Calculating Relative Speeds: Comparing Process X and Process Y in % Difference

[xeon123]

I have a really simple question that I can't figure it out.

I have a process X that took 905 seconds to finish. Process Y took 950 seconds to finish. I want to know a) how much in % process X is faster than Y, and b) how much in % process Y is slower than X?

I think that the answer is the following.

a) Taking X as reference, X is faster (X-Y)/Y times.
b) Taking Y as reference, Y is slower 1-(Y/X) times.

Am I correct?

 

[haruspex]

a) Taking X as reference, X is faster (X-Y)/Y times.
b) Taking Y as reference, Y is slower 1-(Y/X) times

That depends what you mean by X and Y there.
Since you want how much faster one is than the other, you need to compare rates.
What are the rates? You can express them as "processes per second"

 

[xeon123]

That depends what you mean by X and Y there.
Since you want how much faster one is than the other, you need to compare rates.
What are the rates? You can express them as "processes per second"

My question is not related to processes per second.
I have a process X which is faster than Y. I want to know how much X is faster than Y in %, and how much Y is slower than X in %. Eg., X is faster 10% than Y, and Y is slower something in % than X.

 

[haruspex]

My question is not related to processes per second

Alice walked a km in 15 minutes, Bob took 30 minutes. Alice was faster by 15 minutes, which is 50% less than 30, but was she only 50% faster? At 4km/h, wasn't she 100% faster than Bob's 2km/h?
"% faster" means you are comparing rates, not times.

 

[xeon123]

Alice walked a km in 15 minutes, Bob took 30 minutes. Alice was faster by 15 minutes, which is 50% less than 30, but was she only 50% faster? At 4km/h, wasn't she 100% faster than Bob's 2km/h?
"% faster" means you are comparing rates, not times.

I understand your example because you use numbers easy to calculate. I don't know how to answer my example. Can you tell me if my answers are correct?

 

[Mark44]

I have a process X that took 905 seconds to finish. Process Y took 950 seconds to finish.

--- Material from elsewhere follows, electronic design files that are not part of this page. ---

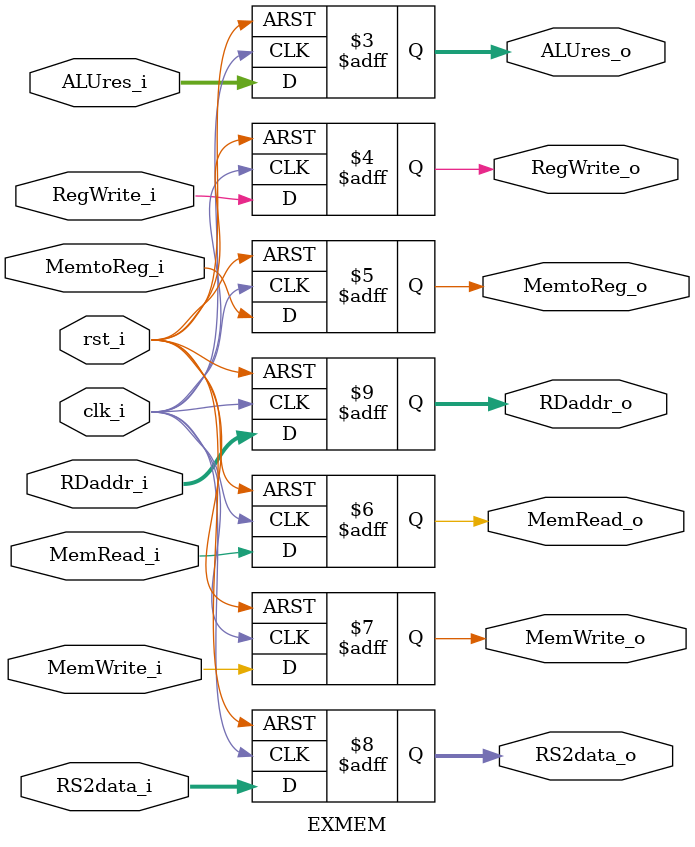
<source format=v>
module EXMEM
(
    clk_i,
    rst_i,

    RegWrite_i,
    MemtoReg_i,
    MemRead_i,
    MemWrite_i,
    ALUres_i,
    RS2data_i,
    RDaddr_i,
    
    ALUres_o,
    RegWrite_o,
    MemtoReg_o,
    MemRead_o,
    MemWrite_o,
    RS2data_o,
    RDaddr_o
);

// Ports
input               clk_i;
input               rst_i;
input   [31:0]      ALUres_i;
input               RegWrite_i;
input               MemtoReg_i;
input               MemRead_i;
input               MemWrite_i;
input   [31:0]      RS2data_i;
input   [4:0]       RDaddr_i;

output  [31:0]      ALUres_o;
output              RegWrite_o;
output              MemtoReg_o;
output              MemRead_o;
output              MemWrite_o;
output  [31:0]      RS2data_o;
output  [4:0]       RDaddr_o;

reg     [31:0]      ALUres_o;
reg                 RegWrite_o;
reg                 MemtoReg_o;
reg                 MemRead_o;
reg                 MemWrite_o;
reg     [31:0]      RS2data_o;
reg     [4:0]       RDaddr_o;

always@(posedge clk_i or negedge rst_i) begin
        if (~rst_i) begin
            ALUres_o <= 32'b0;
            RegWrite_o <= 1'b0;
            MemtoReg_o <= 1'b0;
            MemRead_o <= 1'b0;
            MemWrite_o <= 1'b0;
            RS2data_o <= 32'b0;
            RDaddr_o <= 5'b0;
        end
        else begin
            ALUres_o <= ALUres_i;
            RegWrite_o <= RegWrite_i;
            MemtoReg_o <= MemtoReg_i;
            MemRead_o <= MemRead_i;
            MemWrite_o <= MemWrite_i;
            RS2data_o <= RS2data_i;
            RDaddr_o <= RDaddr_i;
        end
end

endmodule

</source>
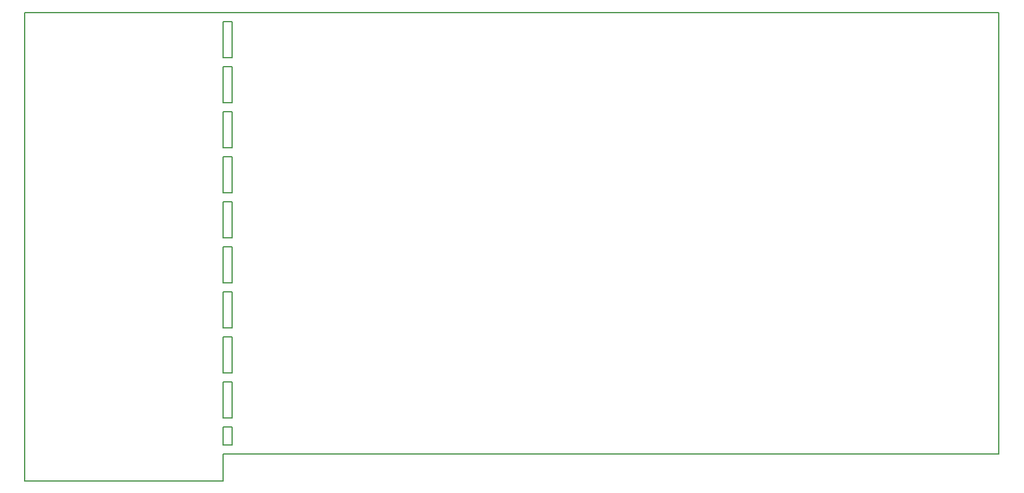
<source format=gbr>
G04 #@! TF.FileFunction,Profile,NP*
%FSLAX46Y46*%
G04 Gerber Fmt 4.6, Leading zero omitted, Abs format (unit mm)*
G04 Created by KiCad (PCBNEW 4.0.7) date 01/06/18 02:03:07*
%MOMM*%
%LPD*%
G01*
G04 APERTURE LIST*
%ADD10C,0.100000*%
%ADD11C,0.150000*%
G04 APERTURE END LIST*
D10*
D11*
X109220000Y-127000000D02*
X109855000Y-127000000D01*
X109220000Y-124460000D02*
X109855000Y-124460000D01*
X109220000Y-123190000D02*
X109855000Y-123190000D01*
X109220000Y-118110000D02*
X109855000Y-118110000D01*
X109220000Y-116840000D02*
X109855000Y-116840000D01*
X109220000Y-111760000D02*
X109855000Y-111760000D01*
X109220000Y-110490000D02*
X109855000Y-110490000D01*
X109220000Y-105410000D02*
X109855000Y-105410000D01*
X109220000Y-104140000D02*
X109855000Y-104140000D01*
X109220000Y-99060000D02*
X109855000Y-99060000D01*
X109220000Y-97790000D02*
X109855000Y-97790000D01*
X109220000Y-92710000D02*
X109855000Y-92710000D01*
X109220000Y-91440000D02*
X109855000Y-91440000D01*
X109220000Y-86360000D02*
X109855000Y-86360000D01*
X109220000Y-85090000D02*
X109855000Y-85090000D01*
X109220000Y-80010000D02*
X109855000Y-80010000D01*
X109220000Y-78740000D02*
X109855000Y-78740000D01*
X109220000Y-73660000D02*
X109855000Y-73660000D01*
X109855000Y-72390000D02*
X109220000Y-72390000D01*
X109220000Y-67310000D02*
X109855000Y-67310000D01*
X108585000Y-124460000D02*
X109220000Y-124460000D01*
X108585000Y-127000000D02*
X108585000Y-124460000D01*
X109220000Y-127000000D02*
X108585000Y-127000000D01*
X109855000Y-124460000D02*
X109855000Y-127000000D01*
X108585000Y-118110000D02*
X109220000Y-118110000D01*
X108585000Y-123190000D02*
X108585000Y-118110000D01*
X109220000Y-123190000D02*
X108585000Y-123190000D01*
X109855000Y-118110000D02*
X109855000Y-123190000D01*
X108585000Y-111760000D02*
X109220000Y-111760000D01*
X108585000Y-116840000D02*
X108585000Y-111760000D01*
X109220000Y-116840000D02*
X108585000Y-116840000D01*
X109855000Y-111760000D02*
X109855000Y-116840000D01*
X108585000Y-105410000D02*
X109220000Y-105410000D01*
X108585000Y-110490000D02*
X108585000Y-105410000D01*
X109220000Y-110490000D02*
X108585000Y-110490000D01*
X109855000Y-105410000D02*
X109855000Y-110490000D01*
X108585000Y-99060000D02*
X109220000Y-99060000D01*
X108585000Y-104140000D02*
X108585000Y-99060000D01*
X109220000Y-104140000D02*
X108585000Y-104140000D01*
X109855000Y-99060000D02*
X109855000Y-104140000D01*
X108585000Y-92710000D02*
X109220000Y-92710000D01*
X108585000Y-97790000D02*
X108585000Y-92710000D01*
X109220000Y-97790000D02*
X108585000Y-97790000D01*
X109855000Y-92710000D02*
X109855000Y-97790000D01*
X108585000Y-86360000D02*
X109220000Y-86360000D01*
X108585000Y-91440000D02*
X108585000Y-86360000D01*
X109220000Y-91440000D02*
X108585000Y-91440000D01*
X109855000Y-86360000D02*
X109855000Y-91440000D01*
X108585000Y-80010000D02*
X109220000Y-80010000D01*
X108585000Y-85090000D02*
X108585000Y-80010000D01*
X109220000Y-85090000D02*
X108585000Y-85090000D01*
X109855000Y-80010000D02*
X109855000Y-85090000D01*
X108585000Y-78740000D02*
X108585000Y-73660000D01*
X109220000Y-78740000D02*
X108585000Y-78740000D01*
X109855000Y-73660000D02*
X109855000Y-78740000D01*
X108585000Y-73660000D02*
X109220000Y-73660000D01*
X108585000Y-72390000D02*
X108585000Y-67310000D01*
X109220000Y-72390000D02*
X108585000Y-72390000D01*
X109855000Y-67310000D02*
X109855000Y-72390000D01*
X108585000Y-67310000D02*
X109220000Y-67310000D01*
X108585000Y-66040000D02*
X109220000Y-66040000D01*
X108585000Y-128270000D02*
X109220000Y-128270000D01*
X108585000Y-132080000D02*
X108585000Y-128270000D01*
X80645000Y-66040000D02*
X80645000Y-132080000D01*
X108585000Y-66040000D02*
X80645000Y-66040000D01*
X80645000Y-132080000D02*
X108585000Y-132080000D01*
X217805000Y-66040000D02*
X109220000Y-66040000D01*
X217805000Y-128270000D02*
X217805000Y-66040000D01*
X109220000Y-128270000D02*
X217805000Y-128270000D01*
M02*

</source>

I want to know a) how much in % process X is faster than Y, and b) how much in % process Y is slower than X?

I think that the answer is the following.

a) Taking X as reference, X is faster (X-Y)/Y times.
b) Taking Y as reference, Y is slower 1-(Y/X) times.
Am I correct?

Using your numbers, for (a), you would get (905 - 950)/950, which is a negative number.
For (b), you would get 1 - (950/900), which is a number smaller than -1; i.e., more negative than -1.
So no, these are both incorrect.

I understand your example because you use numbers easy to calculate. I don't know how to answer my example. Can you tell me if my answers are correct?

See if you can duplicate @haruspex's thinking using your numbers.

 

[xeon123]

Using your numbers, for (a), you would get (905 - 950)/950, which is a negative number.
For (b), you would get 1 - (950/900), which is a number smaller than -1; i.e., more negative than -1.
So no, these are both incorrect.See if you can duplicate @haruspex's thinking using your numbers.

I am having some difficulty in duplicating @haruspex's example. I really need some help.

 

[haruspex]

I am having some difficulty in duplicating @haruspex's example. I really need some help.

Do as I suggested at the start - express the two rates as numbers of processes per second.